# What this task involves
Because the lines must stay identical, write out the data without changing anything.

# Records supplied
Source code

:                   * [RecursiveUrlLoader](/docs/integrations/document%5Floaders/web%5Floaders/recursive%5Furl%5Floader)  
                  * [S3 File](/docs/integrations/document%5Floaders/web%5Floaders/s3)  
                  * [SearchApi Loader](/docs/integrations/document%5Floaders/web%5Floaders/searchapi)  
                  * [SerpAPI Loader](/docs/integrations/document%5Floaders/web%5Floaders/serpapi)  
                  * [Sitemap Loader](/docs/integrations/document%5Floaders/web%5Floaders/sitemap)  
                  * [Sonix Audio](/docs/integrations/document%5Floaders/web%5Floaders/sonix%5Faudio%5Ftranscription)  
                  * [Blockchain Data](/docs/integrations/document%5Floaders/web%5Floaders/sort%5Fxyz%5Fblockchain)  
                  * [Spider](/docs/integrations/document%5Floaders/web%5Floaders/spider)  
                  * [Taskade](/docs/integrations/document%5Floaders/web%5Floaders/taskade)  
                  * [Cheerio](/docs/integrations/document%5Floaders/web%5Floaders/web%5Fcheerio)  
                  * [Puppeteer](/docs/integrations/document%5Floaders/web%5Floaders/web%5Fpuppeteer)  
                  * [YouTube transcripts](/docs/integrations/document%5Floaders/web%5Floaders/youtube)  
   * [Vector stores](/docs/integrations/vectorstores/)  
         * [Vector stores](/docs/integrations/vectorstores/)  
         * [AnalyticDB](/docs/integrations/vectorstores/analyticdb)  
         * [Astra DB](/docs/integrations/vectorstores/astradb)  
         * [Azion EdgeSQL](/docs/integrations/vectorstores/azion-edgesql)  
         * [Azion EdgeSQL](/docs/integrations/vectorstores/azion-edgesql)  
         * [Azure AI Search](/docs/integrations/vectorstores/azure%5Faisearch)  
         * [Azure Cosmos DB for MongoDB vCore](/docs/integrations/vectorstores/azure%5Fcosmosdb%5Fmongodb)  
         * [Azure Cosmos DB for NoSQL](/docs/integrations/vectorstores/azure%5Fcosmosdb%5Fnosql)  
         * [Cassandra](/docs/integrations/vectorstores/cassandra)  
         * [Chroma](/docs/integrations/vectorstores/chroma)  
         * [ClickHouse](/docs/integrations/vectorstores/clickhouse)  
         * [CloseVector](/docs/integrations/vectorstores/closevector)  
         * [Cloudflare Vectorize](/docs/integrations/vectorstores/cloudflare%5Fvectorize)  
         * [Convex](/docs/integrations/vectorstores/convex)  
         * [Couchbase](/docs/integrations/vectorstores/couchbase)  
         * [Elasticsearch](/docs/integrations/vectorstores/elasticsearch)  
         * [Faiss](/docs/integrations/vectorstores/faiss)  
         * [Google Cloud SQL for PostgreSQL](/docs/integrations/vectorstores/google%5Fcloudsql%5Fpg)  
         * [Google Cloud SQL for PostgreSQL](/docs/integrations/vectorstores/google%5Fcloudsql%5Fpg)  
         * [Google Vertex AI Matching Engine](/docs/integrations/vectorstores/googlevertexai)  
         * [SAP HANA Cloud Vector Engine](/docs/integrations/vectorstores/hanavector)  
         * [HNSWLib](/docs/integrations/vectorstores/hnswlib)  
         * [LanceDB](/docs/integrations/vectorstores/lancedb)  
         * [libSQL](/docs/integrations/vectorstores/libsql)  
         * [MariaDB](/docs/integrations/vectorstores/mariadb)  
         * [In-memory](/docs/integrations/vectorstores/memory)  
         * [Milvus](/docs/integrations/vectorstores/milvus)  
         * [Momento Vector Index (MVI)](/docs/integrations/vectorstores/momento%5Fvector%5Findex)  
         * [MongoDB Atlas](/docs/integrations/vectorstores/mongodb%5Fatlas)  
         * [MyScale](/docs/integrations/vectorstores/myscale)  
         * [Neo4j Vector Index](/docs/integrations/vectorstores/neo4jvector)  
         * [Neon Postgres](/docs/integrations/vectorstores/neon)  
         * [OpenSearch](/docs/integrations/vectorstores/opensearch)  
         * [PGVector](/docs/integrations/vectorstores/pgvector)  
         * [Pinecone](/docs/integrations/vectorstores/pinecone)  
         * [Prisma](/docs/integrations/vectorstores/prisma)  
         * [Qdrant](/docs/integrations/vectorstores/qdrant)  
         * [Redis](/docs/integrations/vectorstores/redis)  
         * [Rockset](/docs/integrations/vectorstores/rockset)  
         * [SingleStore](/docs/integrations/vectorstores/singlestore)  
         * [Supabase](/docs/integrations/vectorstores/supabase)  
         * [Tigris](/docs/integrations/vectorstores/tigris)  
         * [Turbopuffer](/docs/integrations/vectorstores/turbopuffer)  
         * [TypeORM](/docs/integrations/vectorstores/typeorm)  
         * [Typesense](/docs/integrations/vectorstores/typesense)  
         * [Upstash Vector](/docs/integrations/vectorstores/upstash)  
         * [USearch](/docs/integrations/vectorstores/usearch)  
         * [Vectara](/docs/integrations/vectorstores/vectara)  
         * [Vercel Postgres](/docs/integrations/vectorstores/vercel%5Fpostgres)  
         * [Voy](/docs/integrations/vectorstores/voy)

# Exercise solution
Source code

:                   * [RecursiveUrlLoader](/docs/integrations/document%5Floaders/web%5Floaders/recursive%5Furl%5Floader)  
                  * [S3 File](/docs/integrations/document%5Floaders/web%5Floaders/s3)  
                  * [SearchApi Loader](/docs/integrations/document%5Floaders/web%5Floaders/searchapi)  
                  * [SerpAPI Loader](/docs/integrations/document%5Floaders/web%5Floaders/serpapi)  
                  * [Sitemap Loader](/docs/integrations/document%5Floaders/web%5Floaders/sitemap)  
                  * [Sonix Audio](/docs/integrations/document%5Floaders/web%5Floaders/sonix%5Faudio%5Ftranscription)  
                  * [Blockchain Data](/docs/integrations/document%5Floaders/web%5Floaders/sort%5Fxyz%5Fblockchain)  
                  * [Spider](/docs/integrations/document%5Floaders/web%5Floaders/spider)  
                  * [Taskade](/docs/integrations/document%5Floaders/web%5Floaders/taskade)  
                  * [Cheerio](/docs/integrations/document%5Floaders/web%5Floaders/web%5Fcheerio)  
                  * [Puppeteer](/docs/integrations/document%5Floaders/web%5Floaders/web%5Fpuppeteer)  
                  * [YouTube transcripts](/docs/integrations/document%5Floaders/web%5Floaders/youtube)  
   * [Vector stores](/docs/integrations/vectorstores/)  
         * [Vector stores](/docs/integrations/vectorstores/)  
         * [AnalyticDB](/docs/integrations/vectorstores/analyticdb)  
         * [Astra DB](/docs/integrations/vectorstores/astradb)  
         * [Azion EdgeSQL](/docs/integrations/vectorstores/azion-edgesql)  
         * [Azion EdgeSQL](/docs/integrations/vectorstores/azion-edgesql)  
         * [Azure AI Search](/docs/integrations/vectorstores/azure%5Faisearch)  
         * [Azure Cosmos DB for MongoDB vCore](/docs/integrations/vectorstores/azure%5Fcosmosdb%5Fmongodb)  
         * [Azure Cosmos DB for NoSQL](/docs/integrations/vectorstores/azure%5Fcosmosdb%5Fnosql)  
         * [Cassandra](/docs/integrations/vectorstores/cassandra)  
         * [Chroma](/docs/integrations/vectorstores/chroma)  
         * [ClickHouse](/docs/integrations/vectorstores/clickhouse)  
         * [CloseVector](/docs/integrations/vectorstores/closevector)  
         * [Cloudflare Vectorize](/docs/integrations/vectorstores/cloudflare%5Fvectorize)  
         * [Convex](/docs/integrations/vectorstores/convex)  
         * [Couchbase](/docs/integrations/vectorstores/couchbase)  
         * [Elasticsearch](/docs/integrations/vectorstores/elasticsearch)  
         * [Faiss](/docs/integrations/vectorstores/faiss)  
         * [Google Cloud SQL for PostgreSQL](/docs/integrations/vectorstores/google%5Fcloudsql%5Fpg)  
         * [Google Cloud SQL for PostgreSQL](/docs/integrations/vectorstores/google%5Fcloudsql%5Fpg)  
         * [Google Vertex AI Matching Engine](/docs/integrations/vectorstores/googlevertexai)  
         * [SAP HANA Cloud Vector Engine](/docs/integrations/vectorstores/hanavector)  
         * [HNSWLib](/docs/integrations/vectorstores/hnswlib)  
         * [LanceDB](/docs/integrations/vectorstores/lancedb)  
         * [libSQL](/docs/integrations/vectorstores/libsql)  
         * [MariaDB](/docs/integrations/vectorstores/mariadb)  
         * [In-memory](/docs/integrations/vectorstores/memory)  
         * [Milvus](/docs/integrations/vectorstores/milvus)  
         * [Momento Vector Index (MVI)](/docs/integrations/vectorstores/momento%5Fvector%5Findex)  
         * [MongoDB Atlas](/docs/integrations/vectorstores/mongodb%5Fatlas)  
         * [MyScale](/docs/integrations/vectorstores/myscale)  
         * [Neo4j Vector Index](/docs/integrations/vectorstores/neo4jvector)  
         * [Neon Postgres](/docs/integrations/vectorstores/neon)  
         * [OpenSearch](/docs/integrations/vectorstores/opensearch)  
         * [PGVector](/docs/integrations/vectorstores/pgvector)  
         * [Pinecone](/docs/integrations/vectorstores/pinecone)  
         * [Prisma](/docs/integrations/vectorstores/prisma)  
         * [Qdrant](/docs/integrations/vectorstores/qdrant)  
         * [Redis](/docs/integrations/vectorstores/redis)  
         * [Rockset](/docs/integrations/vectorstores/rockset)  
         * [SingleStore](/docs/integrations/vectorstores/singlestore)  
         * [Supabase](/docs/integrations/vectorstores/supabase)  
         * [Tigris](/docs/integrations/vectorstores/tigris)  
         * [Turbopuffer](/docs/integrations/vectorstores/turbopuffer)  
         * [TypeORM](/docs/integrations/vectorstores/typeorm)  
         * [Typesense](/docs/integrations/vectorstores/typesense)  
         * [Upstash Vector](/docs/integrations/vectorstores/upstash)  
         * [USearch](/docs/integrations/vectorstores/usearch)  
         * [Vectara](/docs/integrations/vectorstores/vectara)  
         * [Vercel Postgres](/docs/integrations/vectorstores/vercel%5Fpostgres)  
         * [Voy](/docs/integrations/vectorstores/voy)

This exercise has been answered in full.